Categories: EuropeSpain

In Spain, transparency operation at the Prado: the Madrid museum wants to identify its looted works

In Madrid, the Prado Museum is embarking on a “transparency operation”. He wants to draw up a list of his works of art looted during the civil war.

The main building of the Prado in Madrid (Spain). (ROSINE MAZIN / MAZIN ROSINE)

The Prado wants to know precisely which paintings from its collection were seized as spoils of war during the Civil War or Franco’s dictatorship, between 1936 and 1975. It undertakes to then return them to their owners – provided of course that they are identified.

The museum, one of the most important in the world, published on Tuesday September 20 an initial list of 25 works (23 paintings, a fruit bowl and an old clock) which it now knows have been confiscated by the regime. Francoist. And then the list grew: 62 parts in total are concerned.

These are not exceptional works, but there are still paintings by François Boucher, French master of 18th century Rococo art, a snowy landscape by Brueghel the Younger, or portraits by the Spanish impressionist Sorolla. Most of the time, the origin of these tables is still unclear, we will have to investigate.
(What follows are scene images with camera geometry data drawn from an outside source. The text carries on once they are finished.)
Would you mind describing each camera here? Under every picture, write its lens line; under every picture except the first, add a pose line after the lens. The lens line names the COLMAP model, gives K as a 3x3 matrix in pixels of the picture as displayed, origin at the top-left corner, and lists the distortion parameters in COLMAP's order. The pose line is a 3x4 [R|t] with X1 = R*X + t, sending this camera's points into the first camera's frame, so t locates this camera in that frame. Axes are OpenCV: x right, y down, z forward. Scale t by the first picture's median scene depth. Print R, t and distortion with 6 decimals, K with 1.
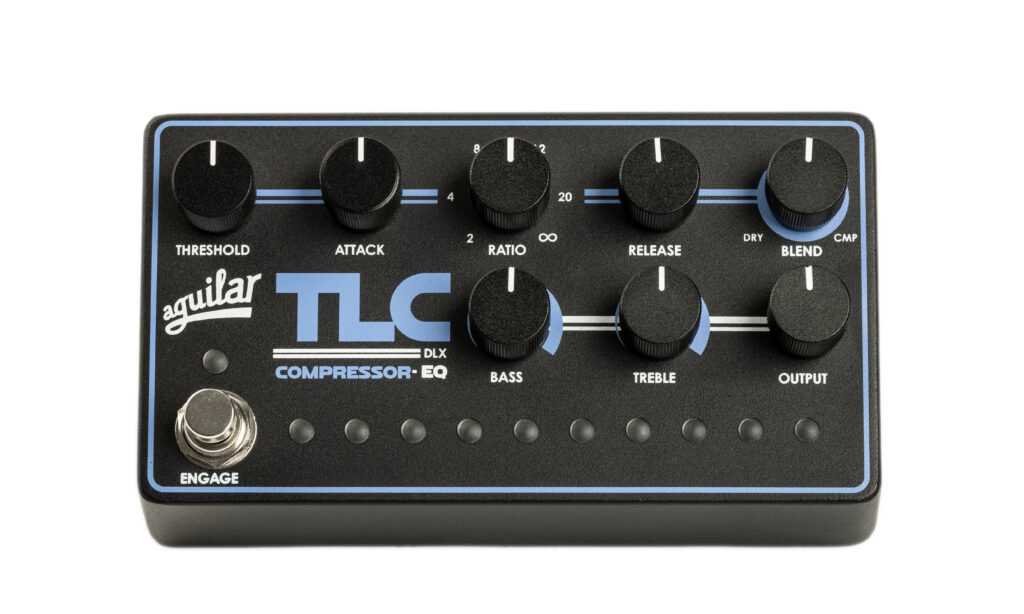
lens RADIAL K [[4142.8, 0, 589.7], [0, 4142.8, 390.7], [0, 0, 1]] dist [0.147085, 0.000000]
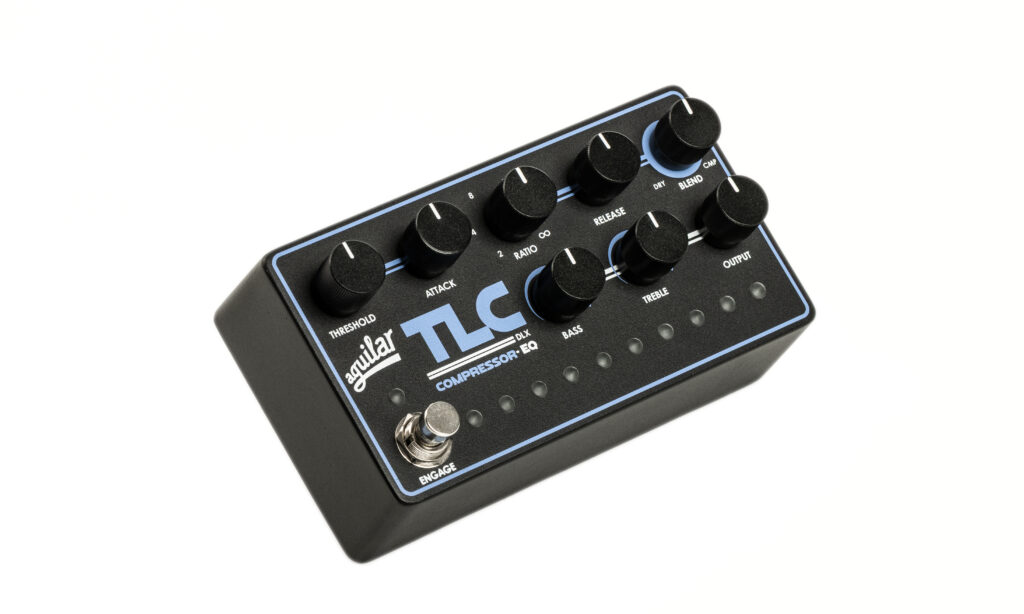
lens RADIAL K [[4142.8, 0, 514.9], [0, 4142.8, 304.4], [0, 0, 1]] dist [0.147085, 0.000000]
pose [[0.796418, -0.346905, 0.495354, -0.715203], [0.410335, 0.911687, -0.021258, 0.009811], [-0.444233, 0.220191, 0.868431, -0.193272]]
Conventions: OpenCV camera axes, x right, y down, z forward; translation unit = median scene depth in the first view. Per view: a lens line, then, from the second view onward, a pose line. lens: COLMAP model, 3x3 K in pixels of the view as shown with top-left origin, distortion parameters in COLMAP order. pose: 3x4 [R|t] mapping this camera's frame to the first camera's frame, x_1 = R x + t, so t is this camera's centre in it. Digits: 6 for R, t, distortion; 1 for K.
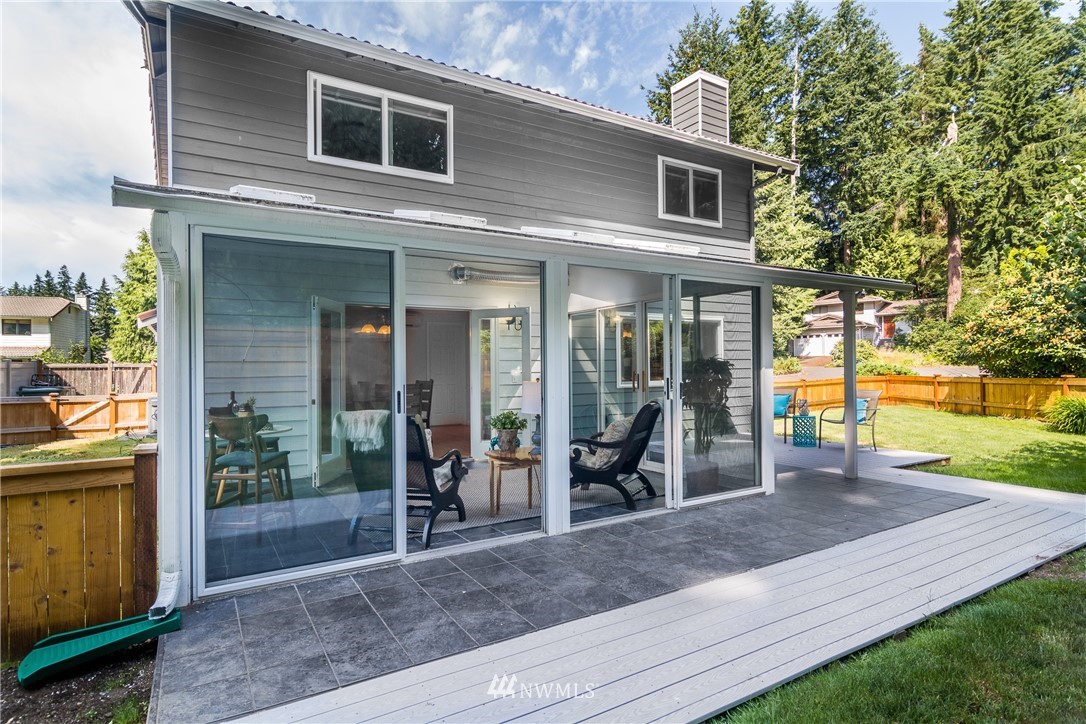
lens RADIAL K [[581.0, 0, 551.4], [0, 581.0, 361.0], [0, 0, 1]] dist [0.001955, -0.001056]
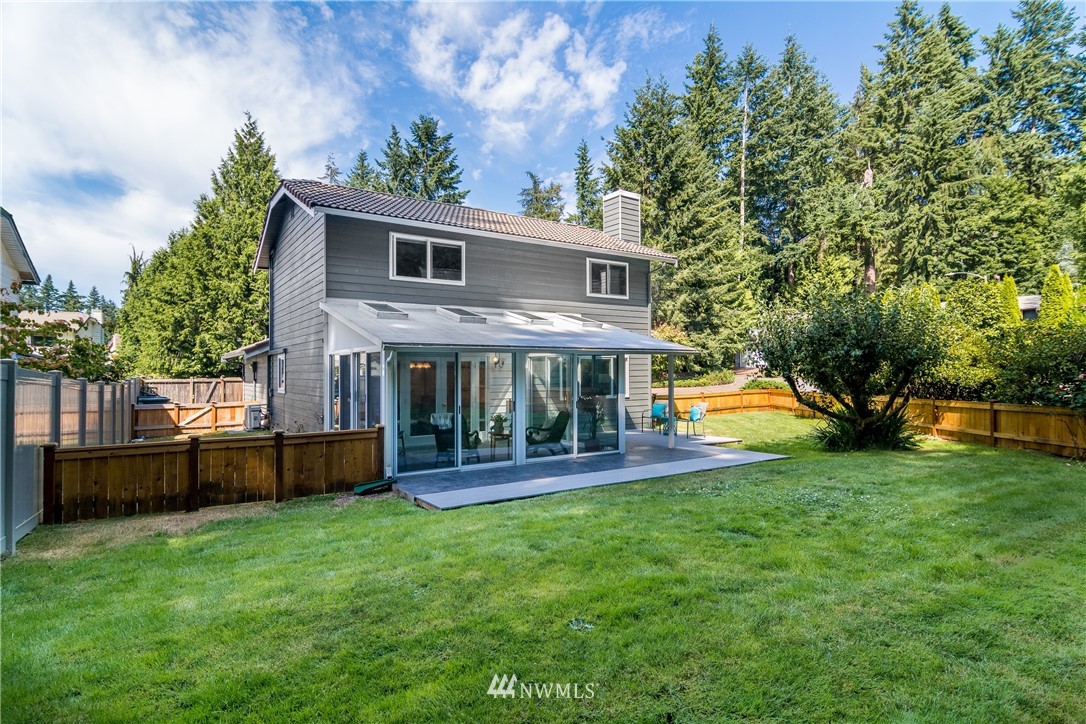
lens RADIAL K [[581.0, 0, 552.9], [0, 581.0, 361.2], [0, 0, 1]] dist [0.001955, -0.001056]
pose [[0.998883, 0.005704, 0.046904, 0.013845], [-0.005310, 0.999949, -0.008538, -0.050479], [-0.046951, 0.008280, 0.998863, -0.641943]]
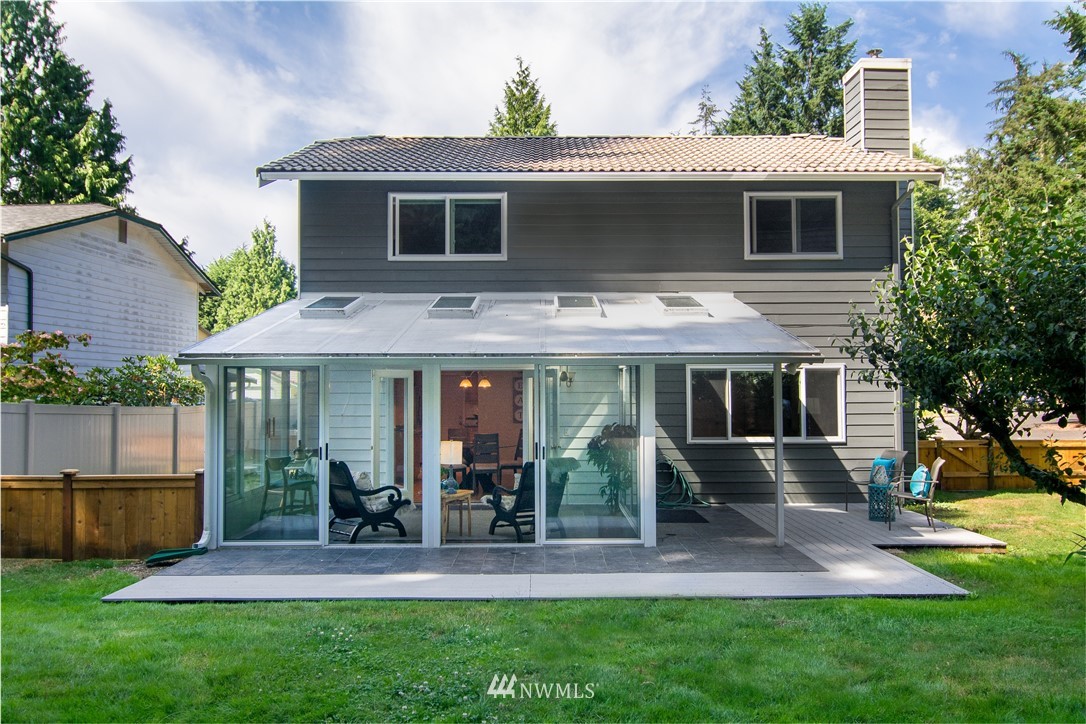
lens RADIAL K [[849.1, 0, 552.8], [0, 849.1, 359.8], [0, 0, 1]] dist [0.006879, -0.005782]
pose [[0.856343, -0.010393, -0.516303, 0.634804], [-0.001584, 0.999740, -0.022751, -0.058693], [0.516405, 0.020300, 0.856104, -0.314265]]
Three months to investigate

For this, the Prado has set up a team of researchers led by a heritage expert specializing in the Civil War, Arturo Colorado. They have three months to delve into the archives and submit their report. Difficult task as the course of the works is opaque: many were given to the museum by the “General Commission for National Artistic Heritage” created by Franco, which sometimes got them from another museum, which itself got them from the Commission of seized, which had itself been used illegally in private collections.

Example: One of the mayors of Madrid, Pedro Rico, fled Spain during the war. The Republic has decided to protect its artistic heritage from the bombardments by hiding it in warehouses, to return it once the war is over. But the Francoists, winners of the conflicts, did not return all the works. Some of the works ended up in the Museum of Fine Arts of Asturias and the Prado Museum.

It has not been very long since Spain has been trying to shed light on the seizure of its works of art during the war. During the transition, several laws were passed for the restitution of real estate, but the works of art remained in limbo.

Information available online

Since 2017, however, all the information collected little by little has been put online, accessible to the general public and to historians, as much to find the works that have been taken abroad as those that have remained in Spain.

At the beginning of September in Bilbao two paintings were returned to a family of the shipowner and Basque nationalist Ramón de la Sota, two works seized by the Franco regime, after one of his heirs had come across them by chance four years earlier in a exhibition at the Parador de Almagro. It was a Goya and a painting by El Greco, which are now exhibited in public institutions.

 

It was a first. The government wants there to be more. The Minister of Culture has also asked all national museums to carry out research work similar to that of the Prado to clarify the origin of “works which now belong to the State”, to launch restitution procedures and “righting the injustices of the past”.